EXCERPTED TEXT =>
Following the previous election in 2008, Republicans held a 35-to-25-seat majority over Democrats. Republicans expanded their majority in 2010, winning 40 seats. At 20 members, Democrats experienced a net loss of five seats.

==Retiring Incumbents==
===Democrats===
1. District 2: Christopher Clark Deschene (Note: Ran for Arizona Secretary of State, but was defeated in the general election by Republican Ken Bennett.)
2. District 5: Jack A. Brown
3. District 13: Martha Garcia
4. District 14: Robert Meza (term-limited) (Note: Elected to the Arizona State Senate.)
5. District 15: Kyrsten Sinema (Note: Elected to the Arizona State Senate.)
6. District 15: David Lujan (Note: Ran for Arizona Attorney General, but was defeated in the Democratic primary by Felecia Rotellini.)

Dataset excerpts

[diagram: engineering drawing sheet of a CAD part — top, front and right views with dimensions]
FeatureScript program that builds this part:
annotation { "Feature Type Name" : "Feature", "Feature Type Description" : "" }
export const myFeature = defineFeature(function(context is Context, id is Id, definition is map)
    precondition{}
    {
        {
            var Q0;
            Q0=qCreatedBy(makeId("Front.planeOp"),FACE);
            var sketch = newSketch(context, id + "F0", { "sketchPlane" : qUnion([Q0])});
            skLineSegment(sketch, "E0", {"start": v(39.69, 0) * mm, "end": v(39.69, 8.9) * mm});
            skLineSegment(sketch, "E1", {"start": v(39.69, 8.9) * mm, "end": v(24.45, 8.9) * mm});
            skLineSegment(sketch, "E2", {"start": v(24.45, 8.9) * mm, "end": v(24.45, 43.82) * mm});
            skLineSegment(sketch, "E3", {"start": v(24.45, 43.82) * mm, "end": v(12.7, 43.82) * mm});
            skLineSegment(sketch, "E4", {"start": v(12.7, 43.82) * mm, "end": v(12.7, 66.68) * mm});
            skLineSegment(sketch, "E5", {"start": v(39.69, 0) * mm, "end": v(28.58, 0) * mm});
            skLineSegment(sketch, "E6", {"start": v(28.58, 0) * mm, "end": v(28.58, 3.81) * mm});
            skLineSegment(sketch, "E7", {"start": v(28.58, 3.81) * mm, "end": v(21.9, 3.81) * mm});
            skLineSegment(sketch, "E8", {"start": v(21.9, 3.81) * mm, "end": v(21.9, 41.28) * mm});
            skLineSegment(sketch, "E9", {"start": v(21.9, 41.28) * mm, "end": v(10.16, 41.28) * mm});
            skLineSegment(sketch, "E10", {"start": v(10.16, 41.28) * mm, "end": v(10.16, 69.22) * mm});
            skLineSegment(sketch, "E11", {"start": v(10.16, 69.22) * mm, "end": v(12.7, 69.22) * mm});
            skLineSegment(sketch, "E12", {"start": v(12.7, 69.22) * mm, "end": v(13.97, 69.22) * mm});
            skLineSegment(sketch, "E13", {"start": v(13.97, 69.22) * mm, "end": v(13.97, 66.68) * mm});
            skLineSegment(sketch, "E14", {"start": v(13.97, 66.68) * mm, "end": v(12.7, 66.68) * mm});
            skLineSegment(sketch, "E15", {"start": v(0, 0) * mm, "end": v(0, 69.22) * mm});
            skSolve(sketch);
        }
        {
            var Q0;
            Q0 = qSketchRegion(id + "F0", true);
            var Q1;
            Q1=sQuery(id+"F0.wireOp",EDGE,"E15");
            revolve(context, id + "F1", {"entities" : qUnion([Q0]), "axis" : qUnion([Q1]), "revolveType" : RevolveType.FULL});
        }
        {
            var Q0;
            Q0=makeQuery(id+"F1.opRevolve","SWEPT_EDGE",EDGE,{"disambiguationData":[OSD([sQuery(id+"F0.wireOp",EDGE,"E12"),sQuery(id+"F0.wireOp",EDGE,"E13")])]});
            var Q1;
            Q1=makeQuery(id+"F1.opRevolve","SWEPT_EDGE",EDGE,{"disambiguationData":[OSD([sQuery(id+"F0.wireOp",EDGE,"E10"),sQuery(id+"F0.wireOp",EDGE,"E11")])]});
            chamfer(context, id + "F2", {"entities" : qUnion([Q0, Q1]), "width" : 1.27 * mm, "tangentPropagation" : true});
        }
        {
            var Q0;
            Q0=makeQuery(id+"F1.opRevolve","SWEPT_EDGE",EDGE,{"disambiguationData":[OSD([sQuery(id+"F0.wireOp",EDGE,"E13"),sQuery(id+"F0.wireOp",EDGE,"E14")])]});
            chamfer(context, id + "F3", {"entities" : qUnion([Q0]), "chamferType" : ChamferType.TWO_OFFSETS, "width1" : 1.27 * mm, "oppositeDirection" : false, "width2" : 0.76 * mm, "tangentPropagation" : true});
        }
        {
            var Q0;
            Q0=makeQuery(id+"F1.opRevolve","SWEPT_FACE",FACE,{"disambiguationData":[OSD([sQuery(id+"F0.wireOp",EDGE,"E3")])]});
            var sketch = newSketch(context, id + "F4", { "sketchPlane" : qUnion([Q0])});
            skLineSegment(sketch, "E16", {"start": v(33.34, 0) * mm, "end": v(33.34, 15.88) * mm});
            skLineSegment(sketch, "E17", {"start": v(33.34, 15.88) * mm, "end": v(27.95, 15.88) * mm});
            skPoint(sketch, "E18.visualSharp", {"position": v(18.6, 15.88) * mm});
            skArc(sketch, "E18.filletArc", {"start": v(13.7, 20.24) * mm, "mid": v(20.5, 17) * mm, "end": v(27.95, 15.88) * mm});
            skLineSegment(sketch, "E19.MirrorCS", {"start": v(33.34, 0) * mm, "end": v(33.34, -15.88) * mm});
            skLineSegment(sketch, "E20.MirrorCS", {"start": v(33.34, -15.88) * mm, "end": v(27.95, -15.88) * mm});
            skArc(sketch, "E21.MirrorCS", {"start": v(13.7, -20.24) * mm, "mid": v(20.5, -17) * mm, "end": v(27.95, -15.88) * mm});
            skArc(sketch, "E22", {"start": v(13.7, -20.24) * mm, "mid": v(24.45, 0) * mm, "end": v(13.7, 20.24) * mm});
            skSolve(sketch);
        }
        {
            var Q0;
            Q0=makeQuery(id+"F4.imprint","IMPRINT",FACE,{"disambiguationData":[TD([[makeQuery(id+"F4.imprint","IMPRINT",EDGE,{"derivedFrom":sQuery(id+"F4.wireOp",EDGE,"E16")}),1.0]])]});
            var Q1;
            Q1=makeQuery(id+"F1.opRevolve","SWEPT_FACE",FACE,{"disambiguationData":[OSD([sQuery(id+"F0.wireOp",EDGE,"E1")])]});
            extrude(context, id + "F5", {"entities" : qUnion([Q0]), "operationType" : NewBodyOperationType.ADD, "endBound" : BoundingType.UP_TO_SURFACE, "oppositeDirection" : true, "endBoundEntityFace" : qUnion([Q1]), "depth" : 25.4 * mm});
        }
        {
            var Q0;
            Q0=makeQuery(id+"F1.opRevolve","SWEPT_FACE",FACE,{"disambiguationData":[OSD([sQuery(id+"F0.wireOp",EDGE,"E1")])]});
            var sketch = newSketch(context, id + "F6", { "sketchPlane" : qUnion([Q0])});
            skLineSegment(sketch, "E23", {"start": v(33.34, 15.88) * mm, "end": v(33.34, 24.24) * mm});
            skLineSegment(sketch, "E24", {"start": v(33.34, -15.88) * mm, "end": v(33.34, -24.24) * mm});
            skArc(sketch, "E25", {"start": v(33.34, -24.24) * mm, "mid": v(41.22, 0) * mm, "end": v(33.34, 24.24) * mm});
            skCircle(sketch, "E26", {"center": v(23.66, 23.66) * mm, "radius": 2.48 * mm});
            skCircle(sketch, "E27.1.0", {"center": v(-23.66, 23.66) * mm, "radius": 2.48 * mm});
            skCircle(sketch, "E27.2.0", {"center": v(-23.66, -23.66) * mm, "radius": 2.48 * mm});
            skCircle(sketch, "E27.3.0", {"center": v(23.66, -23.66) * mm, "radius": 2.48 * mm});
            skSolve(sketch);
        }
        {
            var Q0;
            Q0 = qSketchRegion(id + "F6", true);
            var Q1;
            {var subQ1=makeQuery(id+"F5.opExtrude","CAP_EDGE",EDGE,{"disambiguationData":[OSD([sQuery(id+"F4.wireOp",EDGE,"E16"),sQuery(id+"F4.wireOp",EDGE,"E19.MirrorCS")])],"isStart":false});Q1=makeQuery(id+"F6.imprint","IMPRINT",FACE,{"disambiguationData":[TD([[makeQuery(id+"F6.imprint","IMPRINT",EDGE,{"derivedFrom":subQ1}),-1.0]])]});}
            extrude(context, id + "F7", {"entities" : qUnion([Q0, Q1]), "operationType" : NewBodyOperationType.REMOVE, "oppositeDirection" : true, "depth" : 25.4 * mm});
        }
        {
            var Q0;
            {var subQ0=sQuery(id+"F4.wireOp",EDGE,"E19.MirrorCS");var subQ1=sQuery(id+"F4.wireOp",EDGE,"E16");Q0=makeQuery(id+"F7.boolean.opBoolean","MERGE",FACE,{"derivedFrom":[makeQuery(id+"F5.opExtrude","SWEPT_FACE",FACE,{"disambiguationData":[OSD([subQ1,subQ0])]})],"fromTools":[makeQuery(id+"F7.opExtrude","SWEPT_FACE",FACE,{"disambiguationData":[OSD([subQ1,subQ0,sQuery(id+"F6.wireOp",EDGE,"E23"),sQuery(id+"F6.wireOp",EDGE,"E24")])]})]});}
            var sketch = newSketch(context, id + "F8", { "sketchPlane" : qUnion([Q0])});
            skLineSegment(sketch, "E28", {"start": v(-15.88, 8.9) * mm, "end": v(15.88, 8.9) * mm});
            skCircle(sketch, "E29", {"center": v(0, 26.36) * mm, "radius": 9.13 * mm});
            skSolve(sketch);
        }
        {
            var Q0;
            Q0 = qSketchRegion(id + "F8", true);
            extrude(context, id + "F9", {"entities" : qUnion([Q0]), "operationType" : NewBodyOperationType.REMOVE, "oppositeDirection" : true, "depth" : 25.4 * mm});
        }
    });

REQUIRED WORK =>
1. Name every retiring Democratic incumbent in the election text, with each one's district.
2. According to the election text, how many seats did Republicans win in 2010?

FULL ANSWERS =>
1.
- Christopher Clark Deschene, District 2
- Jack A. Brown, District 5
- Martha Garcia, District 13
- Robert Meza, District 14
- Kyrsten Sinema, District 15
- David Lujan, District 15

2. 40 seats.